Muslim race victim 'an example' to francophones
6 May 2005, BRUSSELS – The Minister-President of Flanders has used the example of a Moroccan victim of race-hate mail to argue some of Belgium’s residents should have to speak Dutch.
6 May 2005
BRUSSELS – The Minister-President of Flanders has used the example of a Moroccan victim of race-hate mail to argue some of Belgium’s residents should have to speak Dutch.
"What Nahima Amzil has been able to do – learn Dutch and integrate – can’t that be asked of francophones in the Brussels periphery?" said Yves Letermy.

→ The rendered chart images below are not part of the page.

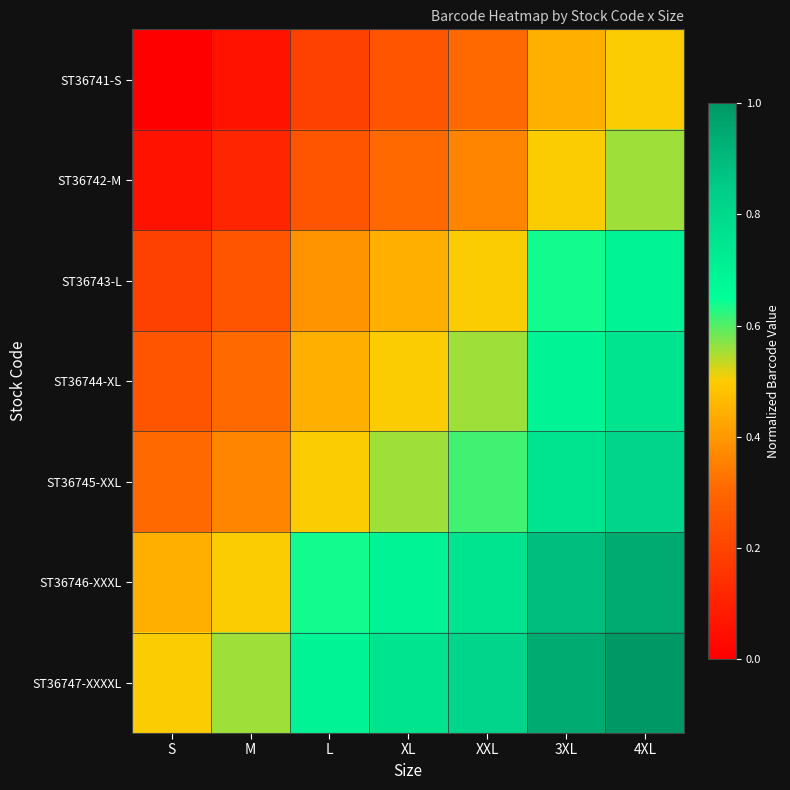

Reading left to right, what are all the values shown in this chart?

ST36741-S: S=0.0	M=0.1	L=0.2	XL=0.2	XXL=0.3	3XL=0.4	4XL=0.5
ST36742-M: S=0.1	M=0.1	L=0.2	XL=0.3	XXL=0.4	3XL=0.5	4XL=0.6
ST36743-L: S=0.2	M=0.2	L=0.4	XL=0.4	XXL=0.5	3XL=0.6	4XL=0.7
ST36744-XL: S=0.2	M=0.3	L=0.4	XL=0.5	XXL=0.6	3XL=0.7	4XL=0.7
ST36745-XXL: S=0.3	M=0.4	L=0.5	XL=0.6	XXL=0.6	3XL=0.7	4XL=0.8
ST36746-XXXL: S=0.4	M=0.5	L=0.6	XL=0.7	XXL=0.7	3XL=0.9	4XL=0.9
ST36747-XXXXL: S=0.5	M=0.6	L=0.7	XL=0.7	XXL=0.8	3XL=0.9	4XL=1.0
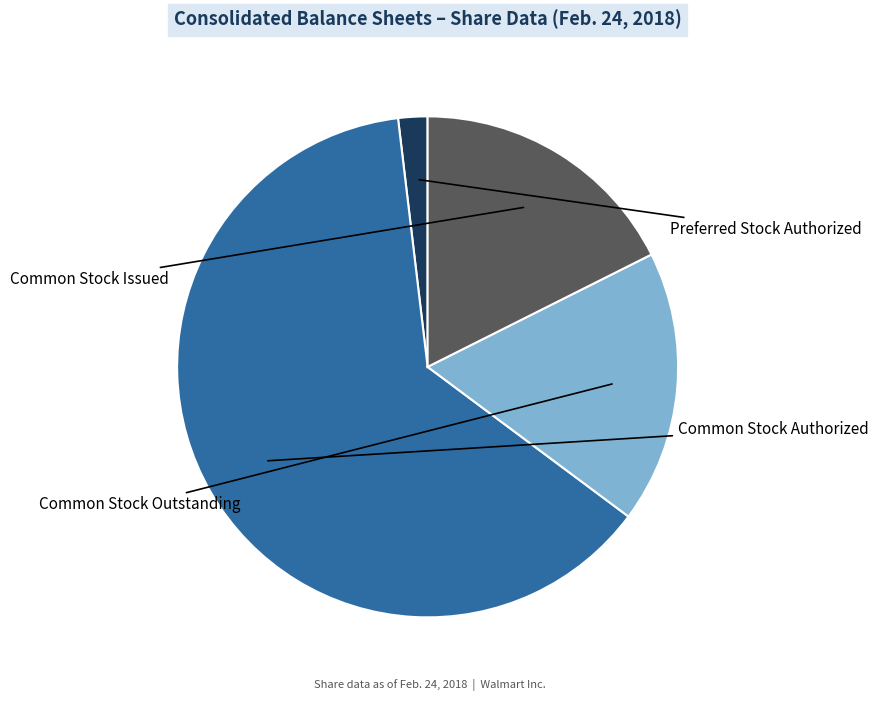

Which slice is the largest?

Common Stock Authorized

The Belgian media was quick to point out that Letermy, a Flemish Christian Democrat, was using the high profile case of Remmery worker Amzil to argue that bilingual Brussels-Hal-Vilvorde should be made Flemish.

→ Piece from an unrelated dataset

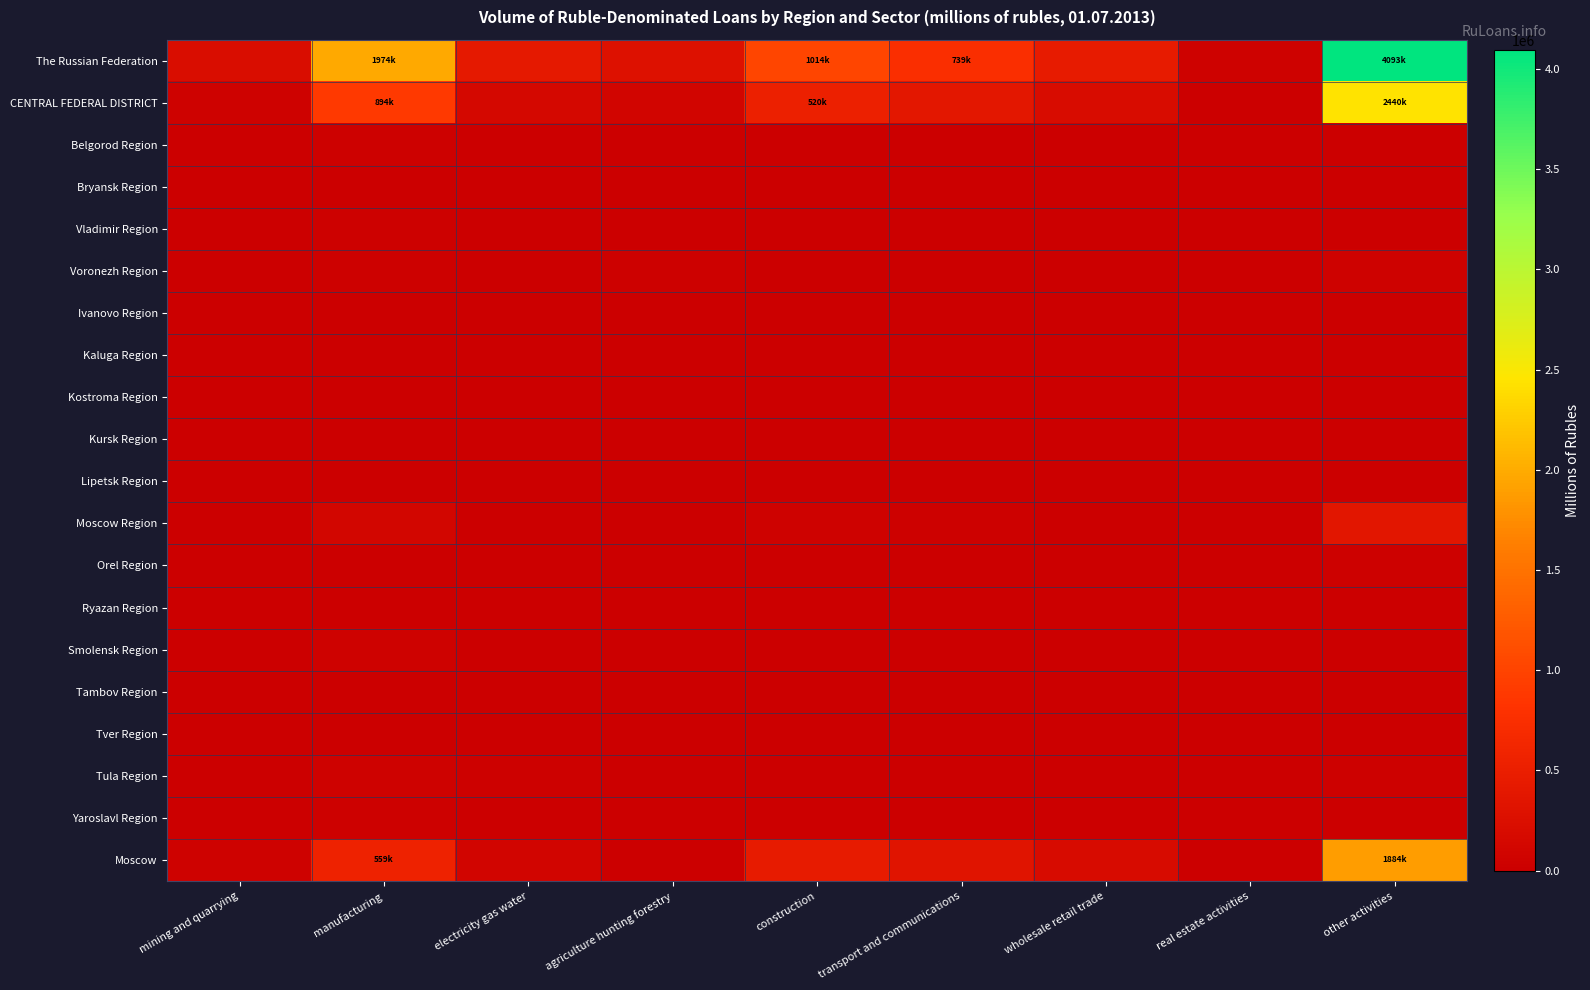

What is the total value across all series at other activities?

8974922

The future of the commune has divided Belgian politicians for months and could threaten Prime Minister Guy Verhofstadt and his government if it is not settled within a week.

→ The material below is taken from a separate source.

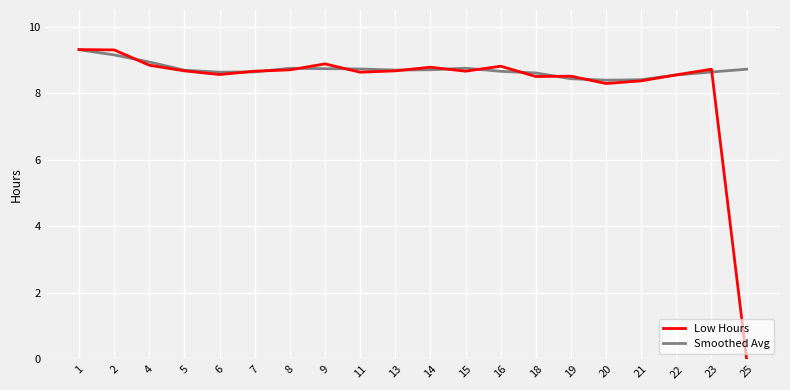

What is the difference between the second highest and second lowest values in the Smoothed Avg series?

0.7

News agency Belga said Amzil, who works at ready-meal firm Remmery in Ledegem, had become "an emblematic figure for integration in Flemish society".
Earlier this week, Amzil’s ordeal seemed to come to an end after a 57-year-old man was charged for sending threatening letters to her boss Rik Van Nieuwenhuyse. On Friday, the man was released on bail, on condition that he does not talk to the press or contact anyone else suspected of being involved in the threats.
The seven letters – two of which contained bullets – threatened Van Nieuwenhuyse’s life and that of his family for letting Amzil wear a headscarf to work. Amzil resigned from work for several weeks under the pressure.
Letermy said: "Some people who have lived in Flanders for 10, 20 or 30 years adapt well in the society. Mrs Amzil has done that well. If everyone shows her good will, we can reach a solution."
The CD&V member said the federal government had made "a lot of effort" to reach a solution on BHV. "I hope also that on the part of the francophones a healthy discernment will win through."
Verhofstadt is in Moscow for the festivities to mark the 60th anniversary of the end of World War Two and due to return on Tuesday when the majority parties in the federal parliament will meet to talk about BHV again.
If no deal is reached between them, Verhofstadt could present his resignation to King Albert II. The king could either accept his resignation or allow him extra time to work for an agreement.
If the king accepts Verhofstadt’s resignation, parliament will be dissolved and elections called within 40 days.
The radio and television company RTBF suggested the prime minister would try to avoid elections falling in the summer holidays, since that is usually politically bad news, and dissolve parliament by the latest on 17 May.